「ヨナ金逸」韓国側の意外な弱腰抗議の裏事情

2014年04月24日 16時00分

キム・ヨナ

 ソチ五輪フィギュアスケート女子でのキム・ヨナ(23、韓国)の“金逸騒動”がなかなか収束しない。ソチ五輪終了から2か月たったというのに、ヨナが銀メダルに終わったことで、韓国スケート連盟は国際スケート連盟(ISU)に正式な異議申し立てを行った。これで韓国がISUとの全面闘争に突入と思いきや、訴えの内容は「不正採点が行われた」ではなく「審判団の構成が倫理規定に違反する」というもの。これには韓国連盟の切実な“お国事情”があった。

 金メダルを獲得したアデリナ・ソトニコワ(17=ロシア)だけではなく、ロシアのプーチン大統領(61)のフェイスブックまでも韓国国民から攻撃を受けた一大騒動が、一つの節目を迎えた。韓国スケート連盟はISUの懲戒委員会に不服申し立てを決行。10日に発送し、すでにISUに受理されている。今後3週間以内に管轄がISUかスポーツ仲裁裁判所(CAS)のいずれになるかが決まる。

 いまだに「ロシアのソトニコワを勝たせるために不正採点が行われた」と騒ぐ、韓国国民の願いはヨナの金メダル“強奪”だ。しかし実際の提訴内容は「不正判定・採点」ではなく「審判団の構成について倫理規定違反がある」というもの。審判団に入っていたロシア連盟事務総長の夫人が競技後にソトニコワと抱擁していた点や、過去に資格停止を受けたことのあるウクライナ人審判員がいた、などという点が倫理規定に違反するとの主張だ。

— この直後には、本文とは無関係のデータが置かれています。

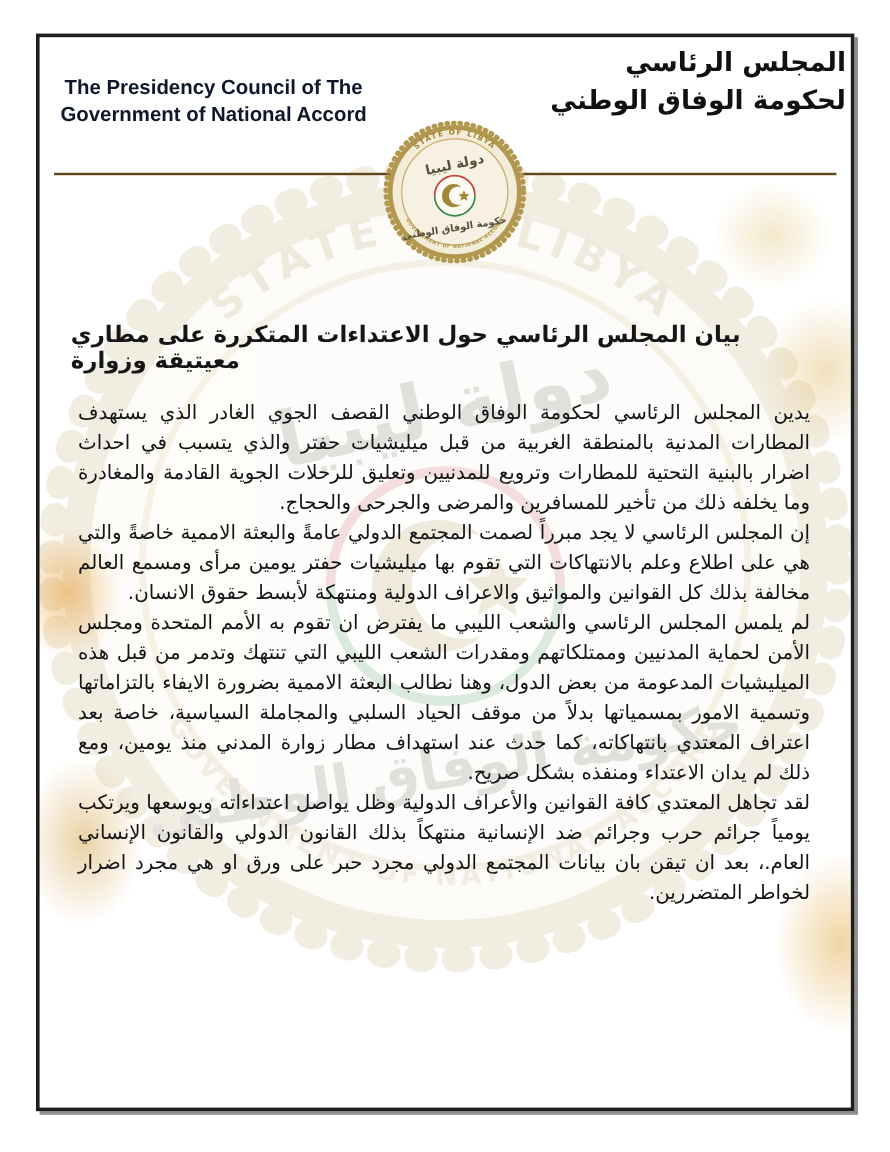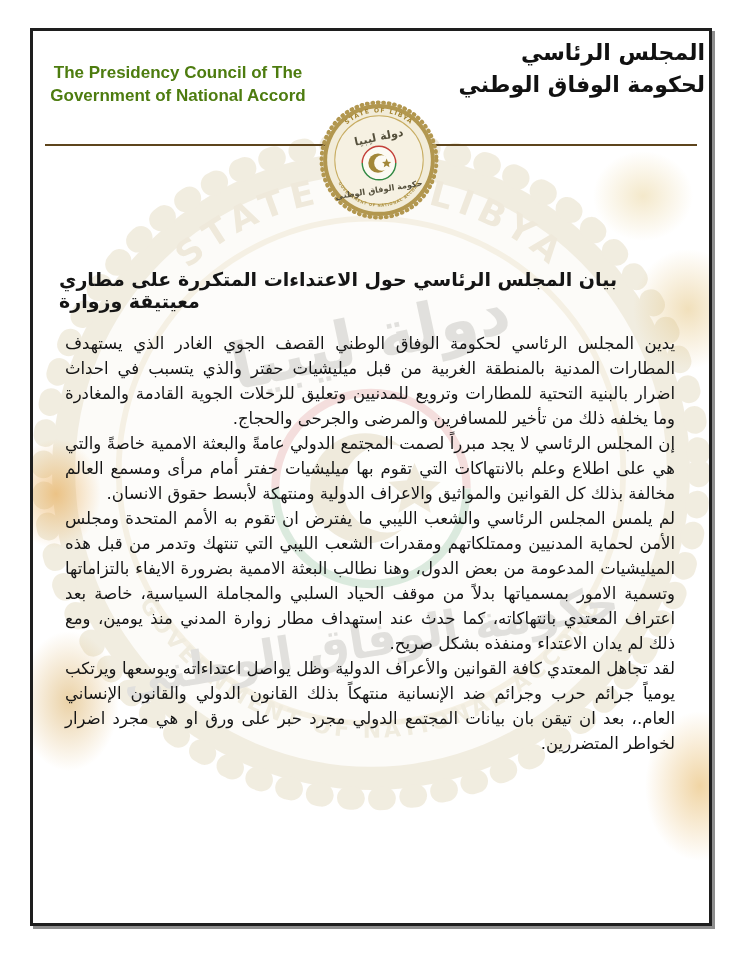--- a/index.html
+++ b/index.html
@@ -27,7 +27,7 @@
   .header-en{
     position:absolute;left:6px;top:30px;width:278px;text-align:center;
     font-family:"Liberation Sans",sans-serif;font-weight:bold;
-    font-size:17px;line-height:23px;color:#4d7c0f;
+    font-size:17px;line-height:23px;color:#0f172a;
   }
   .header-ar{
     position:absolute;right:4px;top:6px;width:252px;text-align:right;

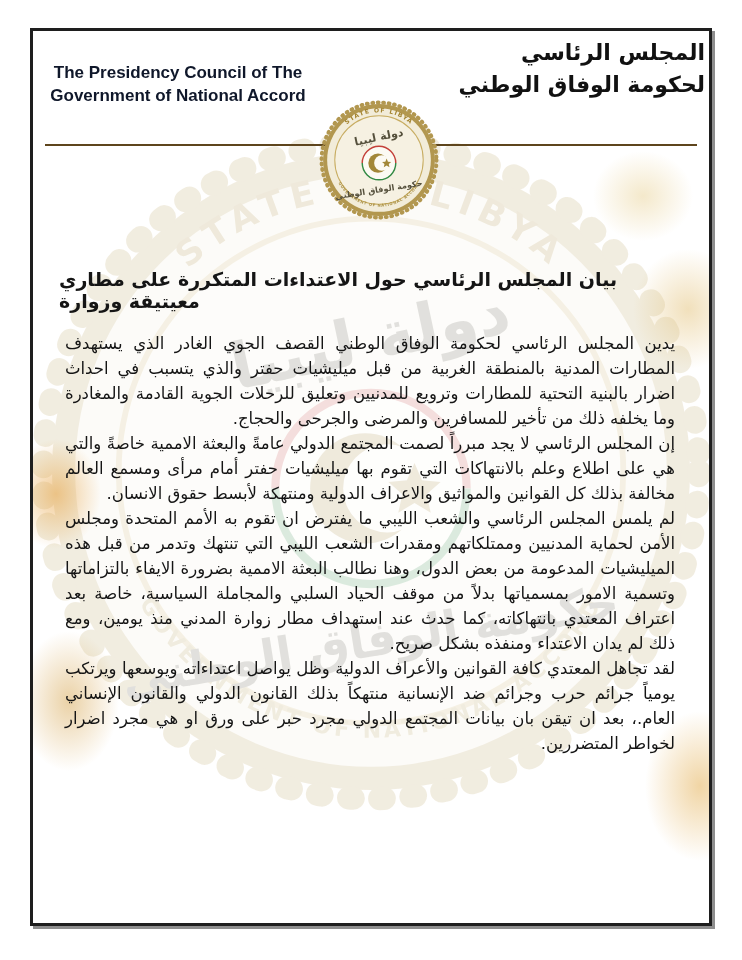--- a/index.html
+++ b/index.html
@@ -127,7 +127,7 @@
 
   <div class="doc-body">
     <p>يدين المجلس الرئاسي لحكومة الوفاق الوطني القصف الجوي الغادر الذي يستهدف المطارات المدنية بالمنطقة الغربية من قبل ميليشيات حفتر والذي يتسبب في احداث اضرار بالبنية التحتية للمطارات وترويع للمدنيين وتعليق للرحلات الجوية القادمة والمغادرة وما يخلفه ذلك من تأخير للمسافرين والمرضى والجرحى والحجاج.</p>
-    <p>إن المجلس الرئاسي لا يجد مبرراً لصمت المجتمع الدولي عامةً والبعثة الاممية خاصةً والتي هي على اطلاع وعلم بالانتهاكات التي تقوم بها ميليشيات حفتر أمام مرأى ومسمع العالم مخالفة بذلك كل القوانين والمواثيق والاعراف الدولية ومنتهكة لأبسط حقوق الانسان.</p>
+    <p>إن المجلس الرئاسي لا يجد مبرراً لصمت المجتمع الدولي عامةً والبعثة الاممية خاصةً والتي هي على اطلاع وعلم بالانتهاكات التي تقوم بها ميليشيات حفتر يومين مرأى ومسمع العالم مخالفة بذلك كل القوانين والمواثيق والاعراف الدولية ومنتهكة لأبسط حقوق الانسان.</p>
     <p>لم يلمس المجلس الرئاسي والشعب الليبي ما يفترض ان تقوم به الأمم المتحدة ومجلس الأمن لحماية المدنيين وممتلكاتهم ومقدرات الشعب الليبي التي تنتهك وتدمر من قبل هذه الميليشيات المدعومة من بعض الدول، وهنا نطالب البعثة الاممية بضرورة الايفاء بالتزاماتها وتسمية الامور بمسمياتها بدلاً من موقف الحياد السلبي والمجاملة السياسية، خاصة بعد اعتراف المعتدي بانتهاكاته، كما حدث عند استهداف مطار زوارة المدني منذ يومين، ومع ذلك لم يدان الاعتداء ومنفذه بشكل صريح.</p>
     <p>لقد تجاهل المعتدي كافة القوانين والأعراف الدولية وظل يواصل اعتداءاته ويوسعها ويرتكب يومياً جرائم حرب وجرائم ضد الإنسانية منتهكاً بذلك القانون الدولي والقانون الإنساني العام.، بعد ان تيقن بان بيانات المجتمع الدولي مجرد حبر على ورق او هي مجرد اضرار لخواطر المتضررين.</p>
   </div>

 ISU側は「不正の証拠を提出せよ」と韓国側に求めていた。それが、不正採点の証しを探し出して玉砕覚悟でISUと闘うことをせず、倫理問題を問うとは何とも中途半端。これには韓国側の切実な事情がある。

「不正採点で訴えなかったのはISUは2002年ソルトレークシティー五輪で(ペア、アイスダンスの)不正採点問題があった際『次に同様の件が起こった場合、競技から除外する』とIOCから警告されているため、と韓国スポーツ界では言われています。大きな騒ぎになり、フィギュアスケートが除外になったら…。次の五輪開催地は韓国の平昌ですからね」(韓国スポーツ事情に詳しい関係者)

 フィギュアスケートは冬季五輪の花形種目。チケット収入や放映権料などで五輪を支える人気競技だ。大会成功のためにはなくてはならないが、まさか自国開催の五輪で除外危機に追いやるわけにはいかない。一方で何らかの手を打たなければ、やたらと熱い韓国国民が黙っていない。苦肉の策として倫理問題で“間”を取ったわけだ。

 今後、ISUがどう出るかが見ものだが、ヨナ自身は判定に納得しているはず。韓国連盟は4年後のことを考えたら、さすがにこのへんでもうやめたほうがいいような気もするが――。